** Start ARTICLE **

The following story about identity theft among family members is true, but the names have been changed to keep both parties anonymous.
Jack was a good friend of mine and always took care of his finances well. The last thing on his mind was the possibility of having his identity stolen. In fact, he wouldn’t have even known had he not applied to refinance his home. His credit score was always great, so when the bank told him that his credit needed work, he looked over his credit report to find all sorts of activity in the Chicago area. The problem was that he lived in Indianapolis. There was only one person he knew in Chicago…his brother Mark, who fit the bill perfectly.
Jack took a pretty direct approach and made an unexpected visit to the suburb of Chicago where his brother lived. They weren’t the closest of siblings (though close enough for Mark to remember from childhood that their social security numbers were fairly similar) so the conversation didn’t last very long before Jack ended up at the police station filing a report about the fraudulent activity.
The items purchased with Jack’s credit included a ‘buy-here-pay-here’ car, electric and gas utility setup, cell phone, and credit card applications. Worst of all, Mark wasn’t keeping up with the payments. As Jack contacted each of the companies to inform them of the fraud, he soon found out that his credit could be damaged, even though he wouldn’t be held liable for the charges.
It took years to repair Jack’s credit and even longer to repair his relationship with his brother.
Jack’s story isn’t uncommon today. According to the Javelin research firm, at least 13% of all identity crimes were done by someone the victim knew previously, which includes family members. Identity theft is one of the fastest growing crimes in the world. Increasing by 12% over the previous year, the annual financial damage reached $54 billion dollars according to the 2010 study by Javelin research.

** End ARTICLE **

# [WRITTEN EXERCISE 1]
Output the stretch of the identity theft story from "The following story" through "the bill perfectly.".
The identity theft story and the listing have no connection to each other.

** Start RECORDS SHOWN **

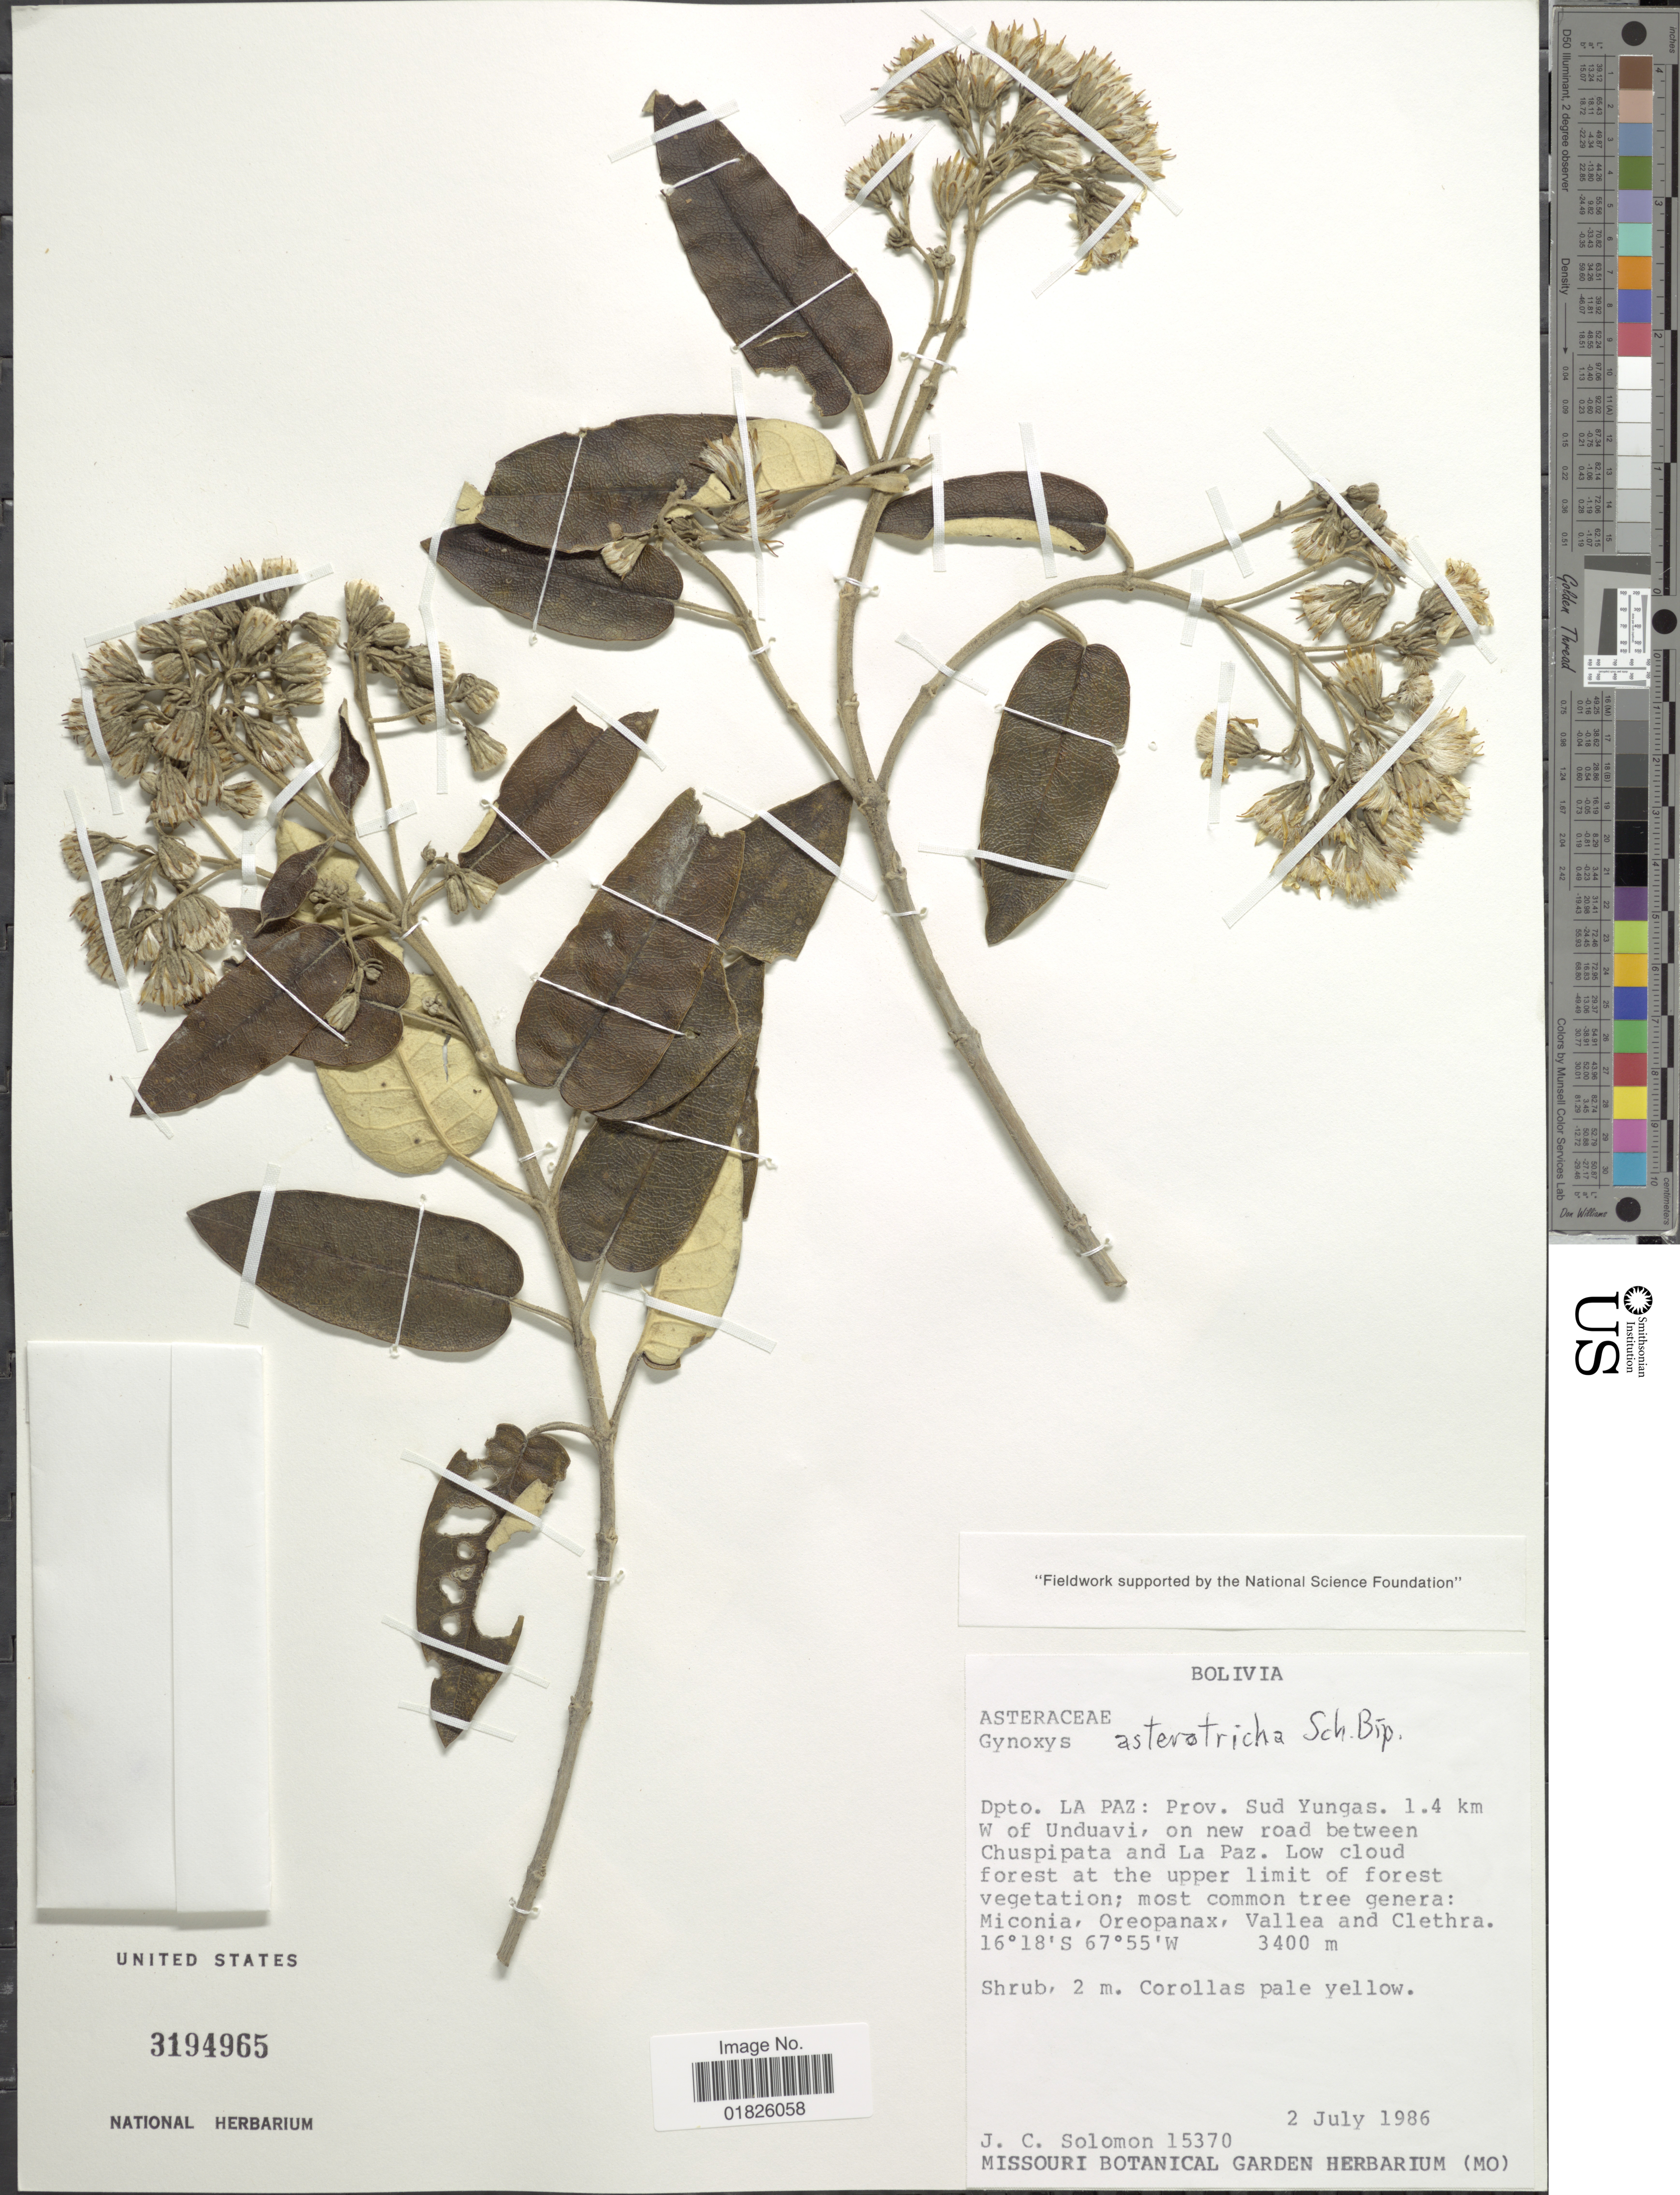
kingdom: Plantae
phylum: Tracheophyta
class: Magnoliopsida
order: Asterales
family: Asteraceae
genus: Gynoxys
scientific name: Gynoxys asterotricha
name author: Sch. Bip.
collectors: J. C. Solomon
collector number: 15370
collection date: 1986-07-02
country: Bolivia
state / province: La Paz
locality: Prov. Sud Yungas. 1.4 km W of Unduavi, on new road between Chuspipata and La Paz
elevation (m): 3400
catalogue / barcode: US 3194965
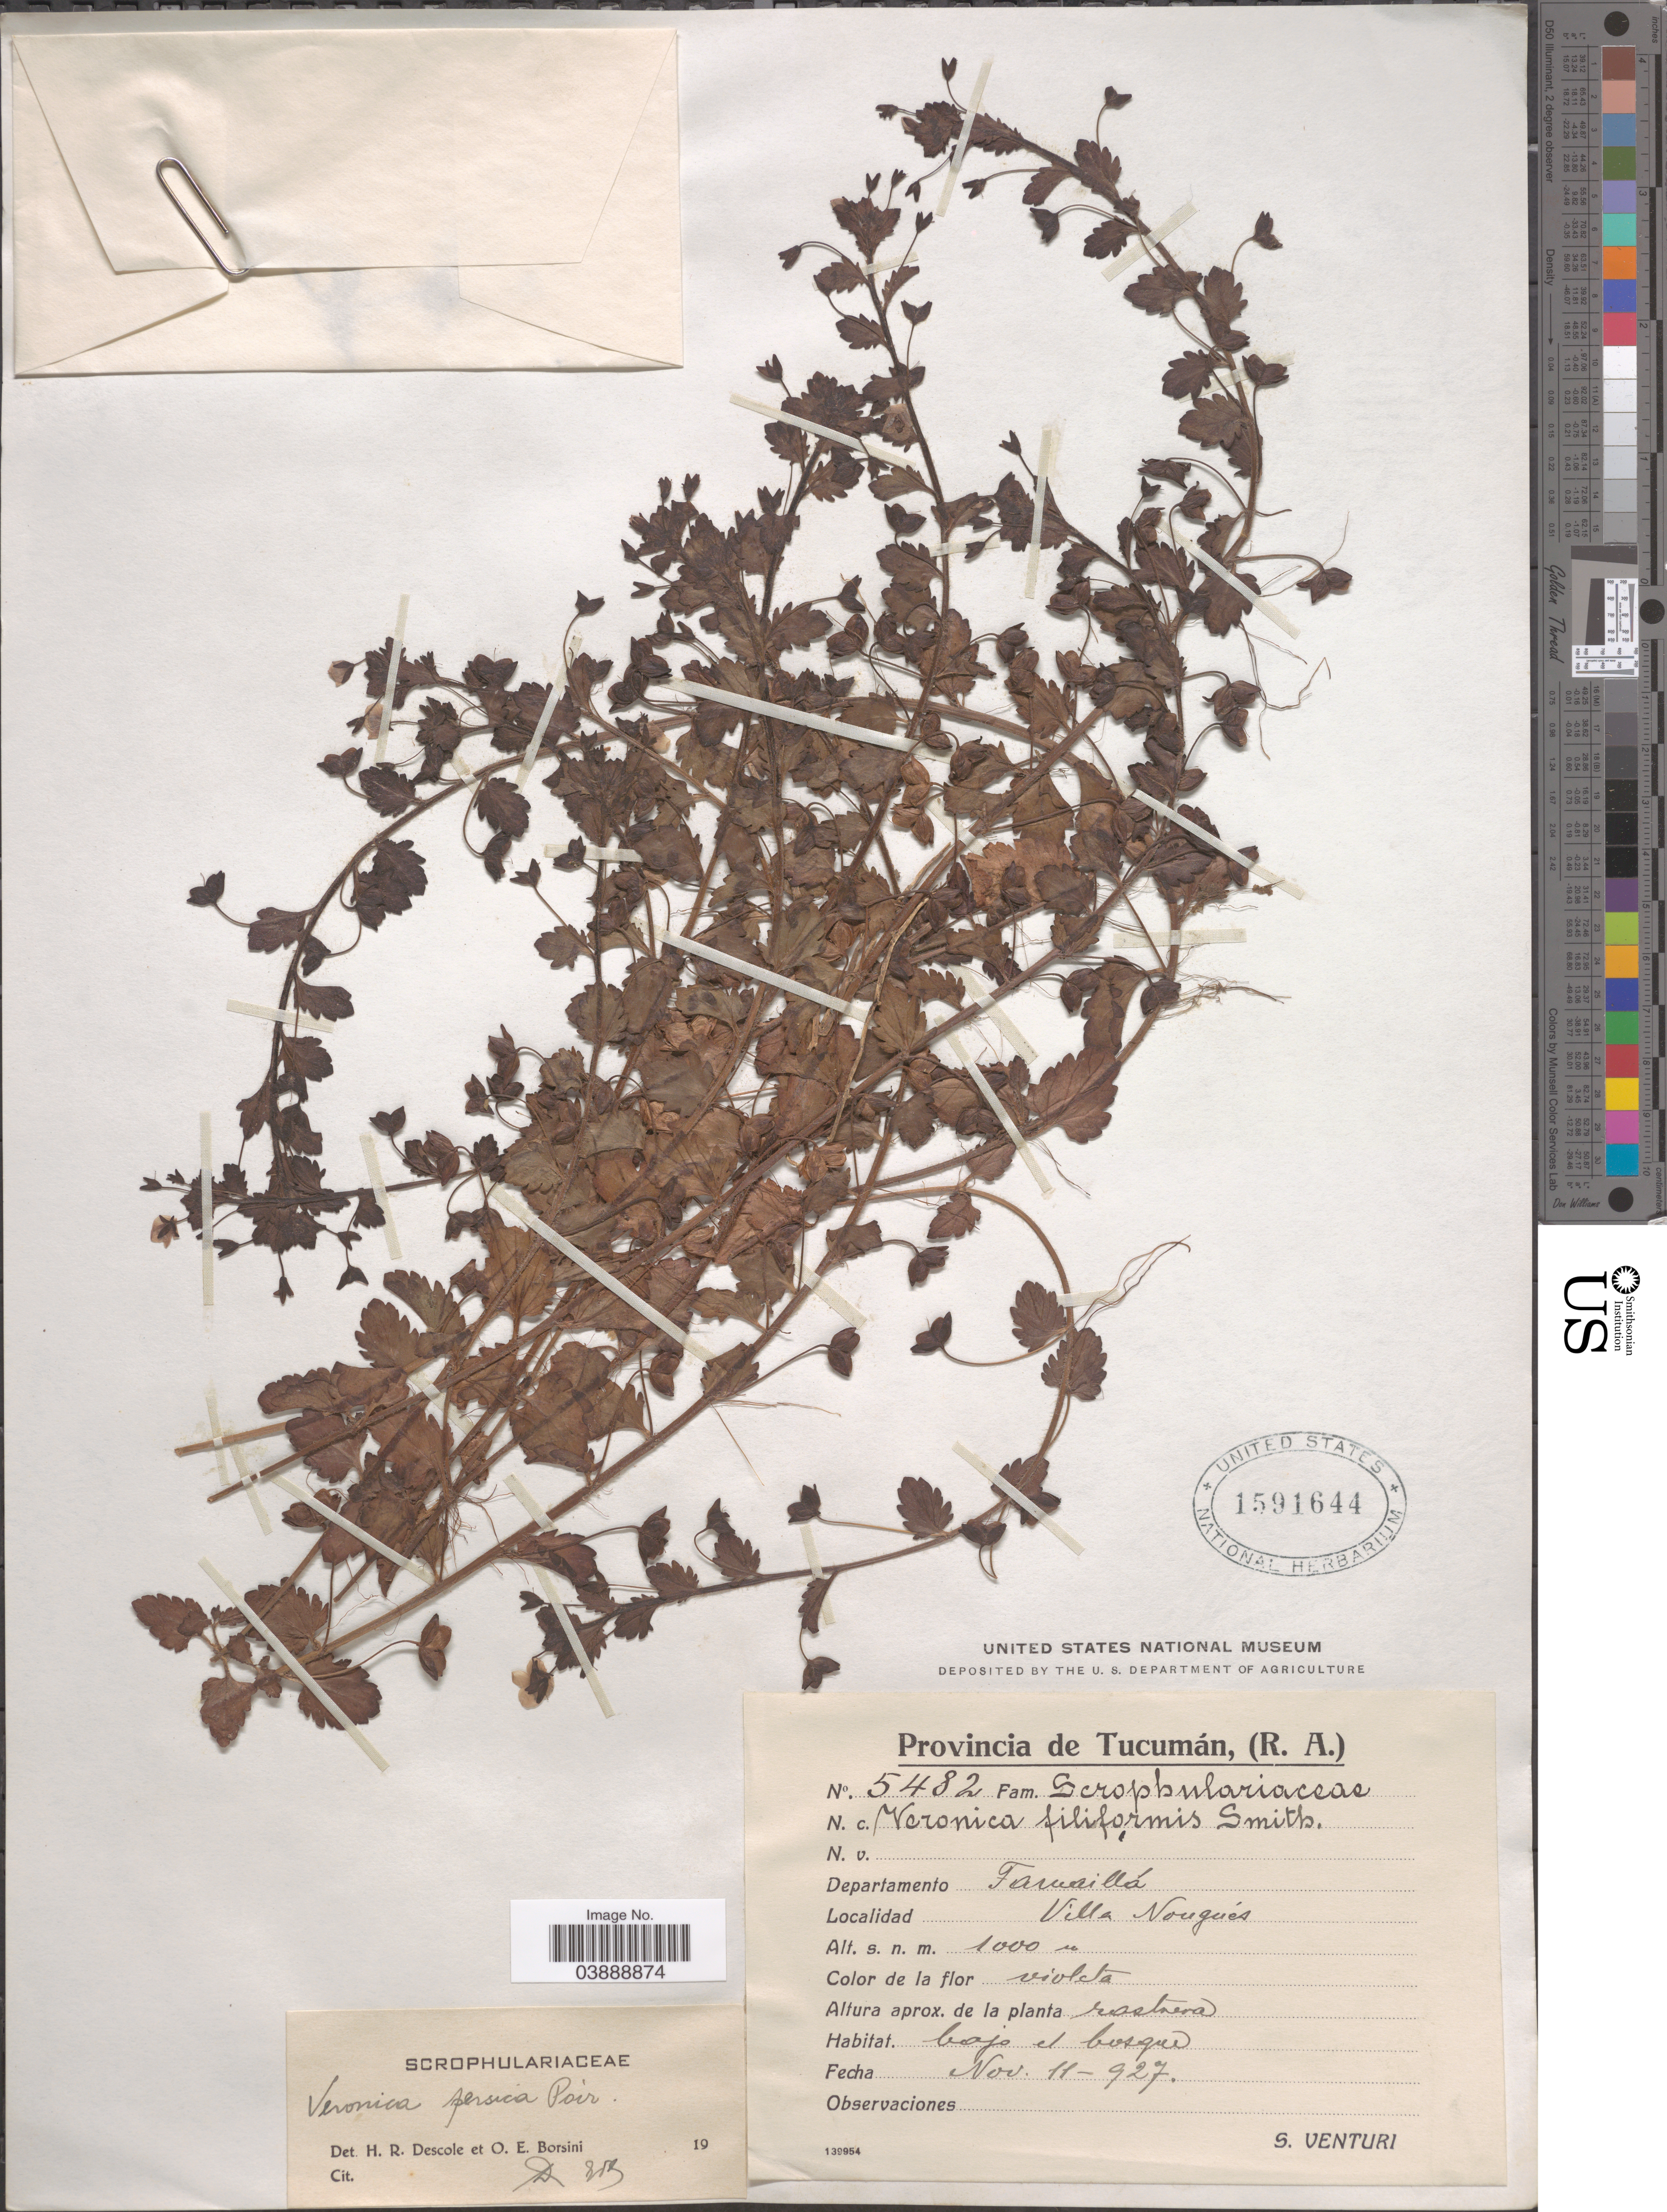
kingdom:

** End RECORDS SHOWN **

# [WRITTEN EXERCISE 2]
In the listing, reproduce the stretch from the line containing "collection date: 1986-07-02" through the end of the listing, replacing "country" with "nation" and leaving the pictures out.

# [OUTPUT 1]
The following story about identity theft among family members is true, but the names have been changed to keep both parties anonymous.
Jack was a good friend of mine and always took care of his finances well. The last thing on his mind was the possibility of having his identity stolen. In fact, he wouldn’t have even known had he not applied to refinance his home. His credit score was always great, so when the bank told him that his credit needed work, he looked over his credit report to find all sorts of activity in the Chicago area. The problem was that he lived in Indianapolis. There was only one person he knew in Chicago…his brother Mark, who fit the bill perfectly.

# [OUTPUT 2]
collection date: 1986-07-02
nation: Bolivia
state / province: La Paz
locality: Prov. Sud Yungas. 1.4 km W of Unduavi, on new road between Chuspipata and La Paz
elevation (m): 3400
catalogue / barcode: US 3194965
kingdom:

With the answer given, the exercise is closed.